Dans le domaine juridique, deux difficultés majeures peuvent être dégagées. D’abord, celle en rapport avec l’application de la loi, ou, les procédures juridiques n’avaient pas été élaborées de façon précise. Cette situation s’est fait sentir quand, on a cherché en 1972, à matérialiser l’organisation des communautés rurales, qui devaient être les organes de gestion des droits fonciers. Mais, de cette manière, on a considéré la communauté rurale, une entité administrative de base, ce qui supposait un nouveau découpage territorial. On assiste également à la définition de nouvelles compétences et à l’élection des organes. Ainsi l’application de cette réforme sur le Domaine National ne pouvait donc pas être immédiate sur l’ensemble du territoire faute de moyens financiers et en personnels.

Le deuxième obstacle résulte du fait que la loi a eu des formulations parfois peu heureuses pour caractériser telle ou telle situation. Ainsi, l’article 5 de la loi 64-56 parle de « l’administration des terres à vocation agricole situées dans les zones urbaines ».

La classification et la formulation sont certes séduisantes, mais dans la réalité, comment distinguer dans les zones urbaines les terrains à vocation agricole? Lorsque l’on considère la périphérie de la plupart de nos villes à l’instar de Rufisque, Mbour, Thiès etc…, on peut affirmer que ces terrains ont autant une vocation à l’urbanisation qu’une dimension rurale.

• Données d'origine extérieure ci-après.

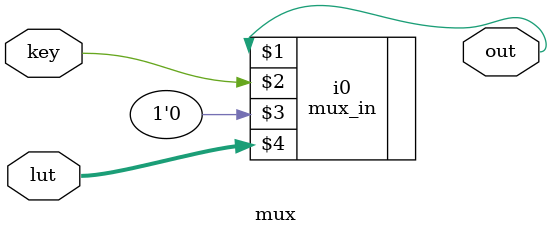
<source format=v>
module mux #(
    parameter NR_KEY   = 2,
    parameter KEY_LEN  = 1,
    parameter DATA_LEN = 1
) (
    output [                   DATA_LEN-1:0] out,
    input  [                    KEY_LEN-1:0] key,
    input  [NR_KEY*(KEY_LEN + DATA_LEN)-1:0] lut
);

    mux_in #(NR_KEY, KEY_LEN, DATA_LEN, 0) i0 (
        out,
        key,
        {DATA_LEN{1'b0}},
        lut
    );

endmodule

</source>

Au niveau des   limites socio-économiques, la loi sur le Domaine National dans son article 15 précise, au titre des dispositions transitoires que « les premiers occupants et exploitants personnellement des terres dépendant du domaine national à la date d’entrée en vigueur de la présente loi continueront à les occuper et à les exploiter … ». Or, certains paysans profitant des procédures traditionnelles de prêt ou d’emprunt de terre, ont mis en valeur des terres dont ils deviennent les légitimes détenteurs sans détenir un véritable titre juridique. La spoliation de droits acquis légitimes par le biais de l’application de la réforme peut dégénérer de façon dramatique parce que les véritables détenteurs des droits sur les terres, ignorent la loi. Lorsqu’ils viennent devant le juge, celui-ci applique la loi et leur donne tort. Mais au regard de la tradition, ils sont les véritables détenteurs des terres. La situation se complique aujourd’hui par l’intervention de certains hauts fonctionnaires sénégalais travaillant notamment dans les grands centres urbains comme à Dakar ou à Thiès. Il arrive qu’ils veuillent retourner aux sources et de s’adresser à un chef de village qui leur attribue les terres appartenant à d’autres paysans. Étant salariés rien n’est plus simple pour ces gens que de réunir l’argent nécessaire à la mise en valeur. Cette situation est observable dans le périmètre urbain de Rufisque notamment au niveau des communautés rurales de Sangalkam, de Bambilor, de Niakoul Rap. Ici, ces fonctionnaires font des constructions, exploitent des jardins avec des arbres fruitiers, font creuser des puits et tout cela suffit pour constater la mise en valeur. Ce qui ouvre droit à une éventuelle immatriculation si l’on réussit à mobiliser les procédures de constatation au profit de l’État ou des particuliers.

Il est évident, enfin, que la réforme foncière a contribué à bouleverser certains rapports sociaux. Les anciens contrats de coopération entre les paysans ont fait place à la méfiance. On ne peut plus prêter sa terre parce que l’on est plus assuré de pouvoir rentrer en possession de son terrain, en raison de la spéculation qui s’est développée à l’occasion de la nationalisation, avant l’application de la loi. Celle-ci a donc favorisé la spéculation foncière et renforcé les nantis.